The threat of a small business cyberattack has introduced a conundrum for the rising InsurTech market. The demand for cyber insurance is on the rise, with the sector expected to reach a $7.5 billion valuation by the end of the decade, with small businesses a rising customer demographic. Yet those small companies remain one of the largest targets for fraudsters, with nearly half of attacks targeting small to medium-size businesses (SMBs) — making them risky clients for insurance providers.
The cyber insurance market is an emerging sector, Sayata Labs CEO and Co-Founder Asaf Lifshitz explained in a recent interview with PYMNTS, and insurance providers are facing some tough hurdles in underwriting and risk mitigation.
“Insurers lack the legacy experience to thoroughly ascertain the level of cyber threat small and medium-sized businesses face,” he explained, adding, “The relative infancy of the industry combined with a lack of data to make smart policy decisions presents a major challenge to insurers and businesses alike.”
Understanding a company’s cyber risk exposure involves the analysis of troves of data connected to a business’s internal systems, historical events, supply chains and business partners’ exposures, and more. The industry currently operates without a single source of this kind of data, and providers, forced to analyze clients on an ad hoc basis, end up delivering a wide range of policy coverage and costs.
The lack of standardization stems from limited automated technologies available to the sector today, explained Lifshitz.
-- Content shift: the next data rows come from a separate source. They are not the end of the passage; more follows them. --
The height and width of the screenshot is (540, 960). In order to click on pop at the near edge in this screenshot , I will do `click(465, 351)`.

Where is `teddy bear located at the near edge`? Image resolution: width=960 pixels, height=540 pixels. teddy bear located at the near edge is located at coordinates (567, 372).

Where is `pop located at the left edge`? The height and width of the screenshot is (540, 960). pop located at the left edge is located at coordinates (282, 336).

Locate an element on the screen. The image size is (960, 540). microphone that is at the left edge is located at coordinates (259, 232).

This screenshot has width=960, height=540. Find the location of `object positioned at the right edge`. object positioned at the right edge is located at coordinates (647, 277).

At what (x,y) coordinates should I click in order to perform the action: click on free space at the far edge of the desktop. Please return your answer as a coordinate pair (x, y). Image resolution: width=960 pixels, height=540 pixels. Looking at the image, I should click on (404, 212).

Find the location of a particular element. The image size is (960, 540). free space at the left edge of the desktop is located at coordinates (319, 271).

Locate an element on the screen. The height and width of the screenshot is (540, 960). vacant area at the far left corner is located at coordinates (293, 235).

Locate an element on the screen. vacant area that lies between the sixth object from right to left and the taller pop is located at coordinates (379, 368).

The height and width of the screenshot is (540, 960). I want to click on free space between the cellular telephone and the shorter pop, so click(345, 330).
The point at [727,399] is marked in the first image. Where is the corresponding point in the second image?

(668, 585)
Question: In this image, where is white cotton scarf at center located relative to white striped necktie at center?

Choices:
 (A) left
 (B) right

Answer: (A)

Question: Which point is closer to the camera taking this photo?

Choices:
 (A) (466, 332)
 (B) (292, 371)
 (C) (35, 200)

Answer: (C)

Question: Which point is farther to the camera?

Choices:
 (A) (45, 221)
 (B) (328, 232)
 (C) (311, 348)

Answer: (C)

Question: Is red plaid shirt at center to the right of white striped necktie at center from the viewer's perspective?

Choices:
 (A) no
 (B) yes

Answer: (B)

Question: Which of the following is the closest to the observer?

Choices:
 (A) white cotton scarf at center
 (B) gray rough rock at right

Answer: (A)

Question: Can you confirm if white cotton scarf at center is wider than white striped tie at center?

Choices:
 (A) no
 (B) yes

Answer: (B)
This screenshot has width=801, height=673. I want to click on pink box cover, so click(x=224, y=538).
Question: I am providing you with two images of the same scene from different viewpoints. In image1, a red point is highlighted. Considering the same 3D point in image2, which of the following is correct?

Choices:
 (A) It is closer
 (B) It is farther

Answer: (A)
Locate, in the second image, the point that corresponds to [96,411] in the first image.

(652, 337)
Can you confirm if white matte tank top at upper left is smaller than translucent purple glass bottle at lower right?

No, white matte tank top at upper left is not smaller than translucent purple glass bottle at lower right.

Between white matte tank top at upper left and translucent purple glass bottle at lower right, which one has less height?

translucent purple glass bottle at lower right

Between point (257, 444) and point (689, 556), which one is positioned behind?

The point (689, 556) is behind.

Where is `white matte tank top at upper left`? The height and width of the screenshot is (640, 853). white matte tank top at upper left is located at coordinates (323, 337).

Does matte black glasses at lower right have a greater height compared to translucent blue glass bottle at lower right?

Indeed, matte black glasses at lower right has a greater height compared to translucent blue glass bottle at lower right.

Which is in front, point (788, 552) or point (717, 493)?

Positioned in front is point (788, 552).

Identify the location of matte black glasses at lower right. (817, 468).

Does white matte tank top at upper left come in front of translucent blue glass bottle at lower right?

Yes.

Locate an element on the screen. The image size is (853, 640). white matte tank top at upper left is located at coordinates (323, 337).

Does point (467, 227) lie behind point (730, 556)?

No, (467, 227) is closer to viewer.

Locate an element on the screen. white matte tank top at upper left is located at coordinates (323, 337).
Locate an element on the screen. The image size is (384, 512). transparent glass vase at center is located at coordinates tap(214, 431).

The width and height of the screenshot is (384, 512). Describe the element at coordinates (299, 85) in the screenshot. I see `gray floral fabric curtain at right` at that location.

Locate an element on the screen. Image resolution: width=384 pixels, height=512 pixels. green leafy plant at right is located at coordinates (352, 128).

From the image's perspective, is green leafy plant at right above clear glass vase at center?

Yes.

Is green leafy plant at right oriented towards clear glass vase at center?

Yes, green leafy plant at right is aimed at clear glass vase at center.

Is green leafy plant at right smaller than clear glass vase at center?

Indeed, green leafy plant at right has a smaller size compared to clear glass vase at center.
Questionnaires remain commonplace for insurers to understand client practices and risk exposures, he said, pointing to the “unfortunate irony” of the “fundamentally digital risk” of cyber attacks being analyzed in an analogue, manual fashion. As such, artificial intelligence and Big Data are quickly becoming essential components of the cyber insurance market’s underwriting processes.
Rapid Expansion
While analysts could predict five years ago that the cyber insurance market would be a booming one today, the same may not have been said about small businesses. Yet high-profile attacks and data breaches — Lifshitz pointed to the Equifax breach and NotPetya as two prime examples — means many entrepreneurs and executives can no longer ignore the threat as they once did.
Among the biggest realizations that corporates and small businesses can make in the cybersecurity space is that an attack is not a matter of if, but of when. Research from Allianz Global Corporate & Specialty released in February found that while cyberattacks are not yet the biggest cause of financial losses to corporates (that designation goes to fire and explosions), experts predict cyber-related losses to climb toward the top of the list.
Separate analysis found that sales of cyber insurance policies have grown by about 25 percent every year, per reports, but experts warn that disputes between corporates and providers are rising, too. According to Mactavish Technical Director Rob Smart, the disputes stem from misunderstanding and a lack of transparency between what organizations believe they are covered for and what their policy actually contains.
“Most cyber policies are written in a fairly restrictive way and there are points of uncertainty over how far the cover will extend,” he said.
The rapid expansion of the cyber insurance market has occurred in spite of ongoing confusion and a lack of clarity among both business policyholders and insurance providers themselves. As the industry continues without a centralized database, standardized underwriting practices and manual risk analysis tools, that confusion will persist.
Technology, Partnerships Address the Gaps
According to Lifshitz, the good news is that in addition to small businesses increasing their awareness of cyber risk and, subsequently, options for cyber insurance, insurance providers are simultaneously embracing technologies to digitize and automate the underwriting process. Electronic data is “key” to adequately analyzing risk, he said, as are open sources of data of businesses, their partners and their supply chains. As the industry continues to grow, artificial intelligence will find a more prominent position in the underwriting process, too.
But as the market evolves, Lifshitz noted that insurers will have to look beyond technology to adequately analyze their customers’ risk levels. That could mean collaborating with partners like Sayata, which works with insurers to enhance their risk analysis processes, or other FinTechs that can provide the kinds of technologies needed.
It also means fostering a strategic relationship with small business policyholders, he explained, to not only better understand risk exposure, but to support the development of a holistic cybersecurity strategy. After all, Lifshitz said, it is a win-win for insurers and small businesses alike when policyholders are protected.
“It is mutually beneficial for the businesses to be as secure as possible,” he said, adding that it is key for companies like Sayata to both provide insurers with adequate risks assessment capabilities, as well as provide small businesses with “actionable insights to improve their cyber posture and raise cyber-security standards across the industry as a whole.”